━━ SUPPLIED RECORDS

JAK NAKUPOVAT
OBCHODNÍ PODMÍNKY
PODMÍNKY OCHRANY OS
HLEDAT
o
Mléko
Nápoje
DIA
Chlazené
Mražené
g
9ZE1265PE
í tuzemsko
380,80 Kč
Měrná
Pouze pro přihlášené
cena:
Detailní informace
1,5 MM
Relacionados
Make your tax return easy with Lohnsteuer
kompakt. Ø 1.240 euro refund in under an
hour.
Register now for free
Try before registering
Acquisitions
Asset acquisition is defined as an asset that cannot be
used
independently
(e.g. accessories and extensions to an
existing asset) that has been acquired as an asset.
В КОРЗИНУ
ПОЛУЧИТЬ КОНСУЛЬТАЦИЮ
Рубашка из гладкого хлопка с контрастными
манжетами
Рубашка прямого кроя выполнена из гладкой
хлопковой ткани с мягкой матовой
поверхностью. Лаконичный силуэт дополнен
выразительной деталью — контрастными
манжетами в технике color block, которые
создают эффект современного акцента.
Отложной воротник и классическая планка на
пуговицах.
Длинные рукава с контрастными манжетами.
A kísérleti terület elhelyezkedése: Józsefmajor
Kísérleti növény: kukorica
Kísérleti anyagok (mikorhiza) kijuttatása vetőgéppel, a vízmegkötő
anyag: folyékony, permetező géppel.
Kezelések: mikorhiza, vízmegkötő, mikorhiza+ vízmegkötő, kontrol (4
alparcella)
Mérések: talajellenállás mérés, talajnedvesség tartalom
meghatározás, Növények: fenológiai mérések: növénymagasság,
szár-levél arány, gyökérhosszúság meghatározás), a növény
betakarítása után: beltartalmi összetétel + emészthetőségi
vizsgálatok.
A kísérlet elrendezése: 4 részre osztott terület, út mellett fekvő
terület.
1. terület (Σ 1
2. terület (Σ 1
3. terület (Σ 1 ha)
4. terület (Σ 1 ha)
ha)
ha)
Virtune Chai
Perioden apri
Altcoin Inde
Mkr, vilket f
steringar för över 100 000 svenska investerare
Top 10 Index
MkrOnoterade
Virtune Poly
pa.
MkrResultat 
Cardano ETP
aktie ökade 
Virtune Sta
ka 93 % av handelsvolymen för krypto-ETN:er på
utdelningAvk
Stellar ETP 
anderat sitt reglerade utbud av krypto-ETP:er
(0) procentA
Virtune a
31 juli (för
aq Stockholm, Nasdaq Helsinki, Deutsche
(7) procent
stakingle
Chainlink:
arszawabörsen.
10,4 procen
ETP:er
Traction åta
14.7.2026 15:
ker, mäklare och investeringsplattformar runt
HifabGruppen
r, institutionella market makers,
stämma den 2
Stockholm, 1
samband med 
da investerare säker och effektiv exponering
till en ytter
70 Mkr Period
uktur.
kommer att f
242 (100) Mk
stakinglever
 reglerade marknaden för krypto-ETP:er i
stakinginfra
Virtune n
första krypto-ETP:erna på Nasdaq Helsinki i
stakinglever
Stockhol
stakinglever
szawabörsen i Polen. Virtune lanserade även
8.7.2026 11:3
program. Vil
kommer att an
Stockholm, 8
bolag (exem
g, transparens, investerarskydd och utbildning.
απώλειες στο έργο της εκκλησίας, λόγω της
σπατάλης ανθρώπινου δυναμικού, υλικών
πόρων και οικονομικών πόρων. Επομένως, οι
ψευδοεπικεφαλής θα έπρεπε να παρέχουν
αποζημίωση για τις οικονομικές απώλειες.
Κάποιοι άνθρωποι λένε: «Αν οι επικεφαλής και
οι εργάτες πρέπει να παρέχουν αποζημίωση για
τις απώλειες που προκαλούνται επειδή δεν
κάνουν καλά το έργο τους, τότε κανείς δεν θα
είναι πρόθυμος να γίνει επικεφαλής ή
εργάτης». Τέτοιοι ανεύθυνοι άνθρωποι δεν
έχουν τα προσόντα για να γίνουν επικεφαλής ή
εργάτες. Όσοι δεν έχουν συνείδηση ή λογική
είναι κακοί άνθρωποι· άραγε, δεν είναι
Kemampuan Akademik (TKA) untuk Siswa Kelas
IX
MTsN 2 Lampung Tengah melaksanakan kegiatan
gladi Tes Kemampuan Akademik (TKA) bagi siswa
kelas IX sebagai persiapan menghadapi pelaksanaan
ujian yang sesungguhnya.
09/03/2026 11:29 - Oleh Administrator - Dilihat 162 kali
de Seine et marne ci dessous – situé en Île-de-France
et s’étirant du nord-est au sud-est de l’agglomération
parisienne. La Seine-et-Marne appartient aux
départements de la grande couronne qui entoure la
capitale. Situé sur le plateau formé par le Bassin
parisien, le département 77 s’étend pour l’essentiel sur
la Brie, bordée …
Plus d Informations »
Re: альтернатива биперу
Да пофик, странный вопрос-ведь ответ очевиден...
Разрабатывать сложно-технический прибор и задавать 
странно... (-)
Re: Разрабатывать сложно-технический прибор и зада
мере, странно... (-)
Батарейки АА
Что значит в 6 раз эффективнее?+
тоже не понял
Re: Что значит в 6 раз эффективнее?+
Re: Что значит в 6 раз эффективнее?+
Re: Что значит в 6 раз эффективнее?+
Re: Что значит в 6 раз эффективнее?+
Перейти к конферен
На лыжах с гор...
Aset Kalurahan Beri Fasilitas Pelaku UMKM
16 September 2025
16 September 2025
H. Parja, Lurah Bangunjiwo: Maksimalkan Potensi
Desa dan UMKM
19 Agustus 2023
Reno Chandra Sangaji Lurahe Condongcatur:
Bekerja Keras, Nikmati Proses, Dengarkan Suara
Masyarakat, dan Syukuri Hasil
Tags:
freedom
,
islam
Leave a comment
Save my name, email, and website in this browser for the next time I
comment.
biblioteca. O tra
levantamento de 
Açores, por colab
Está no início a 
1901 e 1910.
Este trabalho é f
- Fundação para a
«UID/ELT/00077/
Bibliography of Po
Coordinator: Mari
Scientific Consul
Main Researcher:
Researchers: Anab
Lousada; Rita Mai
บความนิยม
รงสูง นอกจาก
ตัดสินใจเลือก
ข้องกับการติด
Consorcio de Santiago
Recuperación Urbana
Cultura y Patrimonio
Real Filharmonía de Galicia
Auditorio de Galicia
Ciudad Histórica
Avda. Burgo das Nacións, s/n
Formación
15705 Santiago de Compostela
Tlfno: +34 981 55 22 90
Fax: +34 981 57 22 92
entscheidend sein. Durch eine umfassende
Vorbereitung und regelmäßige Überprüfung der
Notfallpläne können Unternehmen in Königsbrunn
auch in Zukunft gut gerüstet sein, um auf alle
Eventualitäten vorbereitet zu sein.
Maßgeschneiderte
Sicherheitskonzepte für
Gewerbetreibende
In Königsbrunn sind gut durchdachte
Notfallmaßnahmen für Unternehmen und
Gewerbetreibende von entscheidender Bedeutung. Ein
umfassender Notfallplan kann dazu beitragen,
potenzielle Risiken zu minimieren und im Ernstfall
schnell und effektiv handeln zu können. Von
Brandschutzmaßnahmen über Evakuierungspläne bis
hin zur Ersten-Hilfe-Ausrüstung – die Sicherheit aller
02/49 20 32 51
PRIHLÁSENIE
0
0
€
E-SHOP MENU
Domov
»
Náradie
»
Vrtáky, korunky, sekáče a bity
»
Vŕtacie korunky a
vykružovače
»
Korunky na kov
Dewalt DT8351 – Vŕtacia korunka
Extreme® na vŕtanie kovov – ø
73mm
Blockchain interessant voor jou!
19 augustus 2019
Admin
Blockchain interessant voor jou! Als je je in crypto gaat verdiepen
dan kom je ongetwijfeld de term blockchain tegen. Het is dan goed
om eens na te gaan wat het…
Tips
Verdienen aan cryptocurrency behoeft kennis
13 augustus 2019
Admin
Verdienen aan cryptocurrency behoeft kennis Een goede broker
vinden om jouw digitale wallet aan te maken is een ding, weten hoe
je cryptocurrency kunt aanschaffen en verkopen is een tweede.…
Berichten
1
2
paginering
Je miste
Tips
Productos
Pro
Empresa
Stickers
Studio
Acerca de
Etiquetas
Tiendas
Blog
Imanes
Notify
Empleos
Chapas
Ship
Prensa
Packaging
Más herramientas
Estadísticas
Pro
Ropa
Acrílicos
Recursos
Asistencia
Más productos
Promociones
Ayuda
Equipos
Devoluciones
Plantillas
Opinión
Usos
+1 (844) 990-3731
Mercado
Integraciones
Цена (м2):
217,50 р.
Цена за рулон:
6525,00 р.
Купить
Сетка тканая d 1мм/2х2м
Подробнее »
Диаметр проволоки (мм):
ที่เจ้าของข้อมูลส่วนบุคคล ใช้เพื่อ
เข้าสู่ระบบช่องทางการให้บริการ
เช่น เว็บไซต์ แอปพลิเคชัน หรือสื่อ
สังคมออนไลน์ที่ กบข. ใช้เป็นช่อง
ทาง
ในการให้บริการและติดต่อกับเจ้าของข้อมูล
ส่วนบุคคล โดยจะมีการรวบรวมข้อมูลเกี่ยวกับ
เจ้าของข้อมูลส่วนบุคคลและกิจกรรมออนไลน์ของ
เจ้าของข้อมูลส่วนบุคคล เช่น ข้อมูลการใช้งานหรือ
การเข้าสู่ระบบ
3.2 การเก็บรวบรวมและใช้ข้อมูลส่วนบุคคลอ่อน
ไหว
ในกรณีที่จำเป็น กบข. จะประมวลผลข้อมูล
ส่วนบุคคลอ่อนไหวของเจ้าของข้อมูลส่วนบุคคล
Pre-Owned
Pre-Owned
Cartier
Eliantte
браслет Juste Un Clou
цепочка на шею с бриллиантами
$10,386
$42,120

━━━━

# [TO-DO ITEM]
Lines with the word "прибор" in them are the answer; report each one from the data.

# [ANSWER BELOW]
Разрабатывать сложно-технический прибор и задавать 
Re: Разрабатывать сложно-технический прибор и зада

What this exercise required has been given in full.